==== DATA EXCERPTS ====

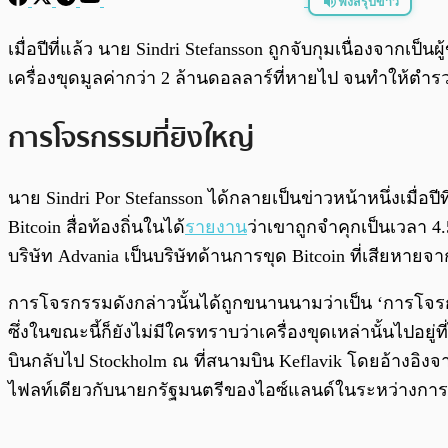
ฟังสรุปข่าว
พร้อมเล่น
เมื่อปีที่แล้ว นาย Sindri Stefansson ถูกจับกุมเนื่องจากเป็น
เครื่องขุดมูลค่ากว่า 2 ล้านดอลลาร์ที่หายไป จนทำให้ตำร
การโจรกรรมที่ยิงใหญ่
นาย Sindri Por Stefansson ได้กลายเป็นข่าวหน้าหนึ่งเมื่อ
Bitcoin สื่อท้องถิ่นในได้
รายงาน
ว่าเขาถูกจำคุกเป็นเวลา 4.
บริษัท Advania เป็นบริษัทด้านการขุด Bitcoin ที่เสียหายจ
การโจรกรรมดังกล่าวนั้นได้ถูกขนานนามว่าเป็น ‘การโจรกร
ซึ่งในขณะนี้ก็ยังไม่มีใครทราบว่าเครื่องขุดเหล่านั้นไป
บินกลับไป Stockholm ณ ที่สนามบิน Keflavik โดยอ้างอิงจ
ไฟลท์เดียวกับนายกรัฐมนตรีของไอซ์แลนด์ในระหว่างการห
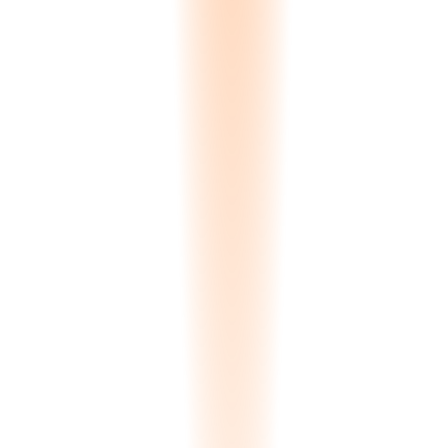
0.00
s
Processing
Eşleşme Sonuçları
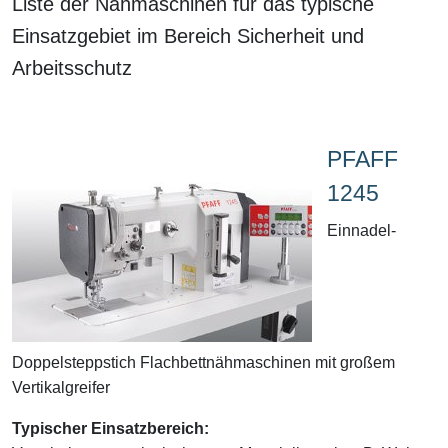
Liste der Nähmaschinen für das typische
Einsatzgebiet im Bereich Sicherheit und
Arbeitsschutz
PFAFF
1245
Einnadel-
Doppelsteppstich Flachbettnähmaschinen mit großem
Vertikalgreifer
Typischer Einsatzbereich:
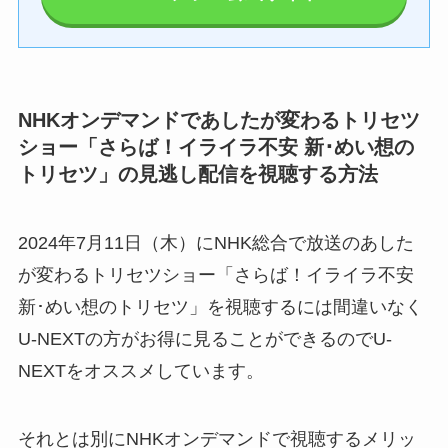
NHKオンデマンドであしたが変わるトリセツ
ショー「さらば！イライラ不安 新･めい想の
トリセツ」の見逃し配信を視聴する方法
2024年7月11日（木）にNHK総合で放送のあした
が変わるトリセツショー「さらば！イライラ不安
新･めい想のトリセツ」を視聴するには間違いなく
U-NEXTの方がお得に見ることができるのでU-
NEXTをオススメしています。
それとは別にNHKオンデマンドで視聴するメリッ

====
==== DATA EXCERPTS ====

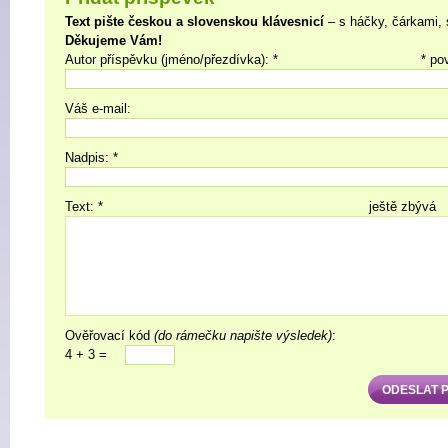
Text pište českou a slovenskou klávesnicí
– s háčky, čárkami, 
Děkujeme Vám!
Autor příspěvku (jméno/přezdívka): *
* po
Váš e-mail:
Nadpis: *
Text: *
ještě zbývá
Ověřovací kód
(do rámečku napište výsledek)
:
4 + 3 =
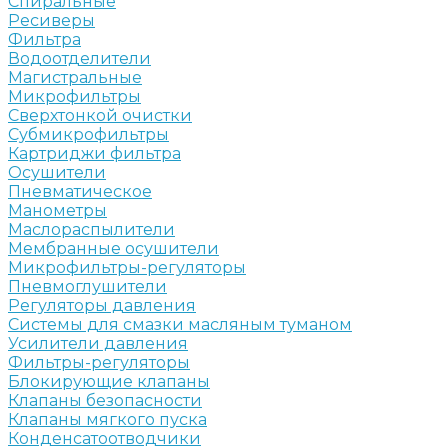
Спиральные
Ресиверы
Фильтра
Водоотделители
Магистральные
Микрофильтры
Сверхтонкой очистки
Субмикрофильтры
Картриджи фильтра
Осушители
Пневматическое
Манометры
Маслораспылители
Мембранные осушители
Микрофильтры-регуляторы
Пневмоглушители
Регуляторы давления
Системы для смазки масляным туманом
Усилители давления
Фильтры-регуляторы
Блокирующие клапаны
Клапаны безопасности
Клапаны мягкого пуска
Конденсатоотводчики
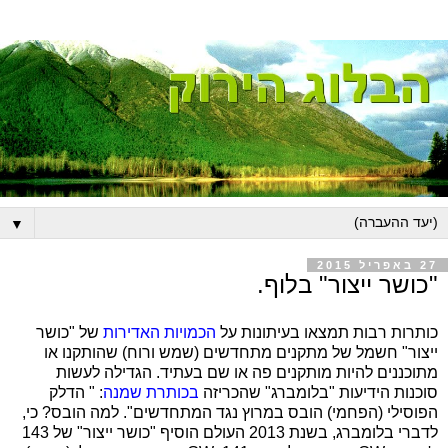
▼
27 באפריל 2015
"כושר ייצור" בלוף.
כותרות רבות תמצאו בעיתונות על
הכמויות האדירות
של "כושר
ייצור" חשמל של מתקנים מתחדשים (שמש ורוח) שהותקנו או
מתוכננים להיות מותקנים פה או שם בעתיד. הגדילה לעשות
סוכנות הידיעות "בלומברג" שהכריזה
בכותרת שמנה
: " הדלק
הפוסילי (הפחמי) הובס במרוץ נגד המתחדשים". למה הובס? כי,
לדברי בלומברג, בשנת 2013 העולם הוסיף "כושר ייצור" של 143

====
==== DATA EXCERPTS ====

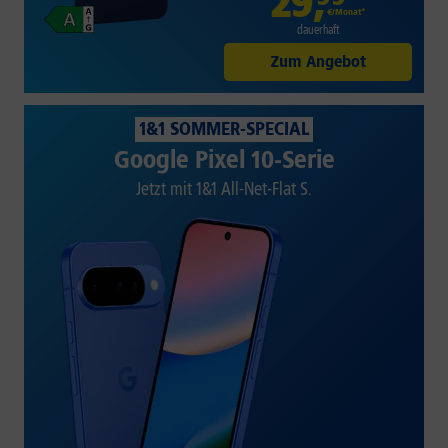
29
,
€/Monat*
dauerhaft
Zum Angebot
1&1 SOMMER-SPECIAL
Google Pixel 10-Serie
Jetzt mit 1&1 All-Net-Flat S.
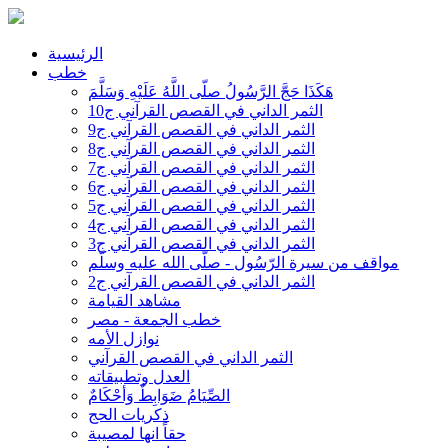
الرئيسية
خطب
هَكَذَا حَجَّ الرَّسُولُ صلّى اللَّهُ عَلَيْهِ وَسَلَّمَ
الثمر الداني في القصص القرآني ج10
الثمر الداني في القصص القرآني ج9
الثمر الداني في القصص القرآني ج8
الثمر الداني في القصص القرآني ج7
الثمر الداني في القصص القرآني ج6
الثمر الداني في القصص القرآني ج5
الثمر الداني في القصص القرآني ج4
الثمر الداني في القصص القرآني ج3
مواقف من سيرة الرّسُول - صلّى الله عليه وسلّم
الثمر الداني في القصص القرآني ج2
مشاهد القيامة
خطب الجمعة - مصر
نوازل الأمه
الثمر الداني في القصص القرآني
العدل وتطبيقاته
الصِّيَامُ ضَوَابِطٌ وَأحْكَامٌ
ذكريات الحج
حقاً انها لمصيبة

====

■ ACTIVITY: Pictures excluded, transcribe the listing above exactly from the line with "ฟังสรุปข่าว" through the line with "それとは別にNHKオンデマンドで視聴するメリッ", and no further.

■ RESULT OF THE TASK:
ฟังสรุปข่าว
พร้อมเล่น
เมื่อปีที่แล้ว นาย Sindri Stefansson ถูกจับกุมเนื่องจากเป็น
เครื่องขุดมูลค่ากว่า 2 ล้านดอลลาร์ที่หายไป จนทำให้ตำร
การโจรกรรมที่ยิงใหญ่
นาย Sindri Por Stefansson ได้กลายเป็นข่าวหน้าหนึ่งเมื่อ
Bitcoin สื่อท้องถิ่นในได้
รายงาน
ว่าเขาถูกจำคุกเป็นเวลา 4.
บริษัท Advania เป็นบริษัทด้านการขุด Bitcoin ที่เสียหายจ
การโจรกรรมดังกล่าวนั้นได้ถูกขนานนามว่าเป็น ‘การโจรกร
ซึ่งในขณะนี้ก็ยังไม่มีใครทราบว่าเครื่องขุดเหล่านั้นไป
บินกลับไป Stockholm ณ ที่สนามบิน Keflavik โดยอ้างอิงจ
ไฟลท์เดียวกับนายกรัฐมนตรีของไอซ์แลนด์ในระหว่างการห
0.00
s
Processing
Eşleşme Sonuçları
Liste der Nähmaschinen für das typische
Einsatzgebiet im Bereich Sicherheit und
Arbeitsschutz
PFAFF
1245
Einnadel-
Doppelsteppstich Flachbettnähmaschinen mit großem
Vertikalgreifer
Typischer Einsatzbereich:
NHKオンデマンドであしたが変わるトリセツ
ショー「さらば！イライラ不安 新･めい想の
トリセツ」の見逃し配信を視聴する方法
2024年7月11日（木）にNHK総合で放送のあした
が変わるトリセツショー「さらば！イライラ不安
新･めい想のトリセツ」を視聴するには間違いなく
U-NEXTの方がお得に見ることができるのでU-
NEXTをオススメしています。
それとは別にNHKオンデマンドで視聴するメリッ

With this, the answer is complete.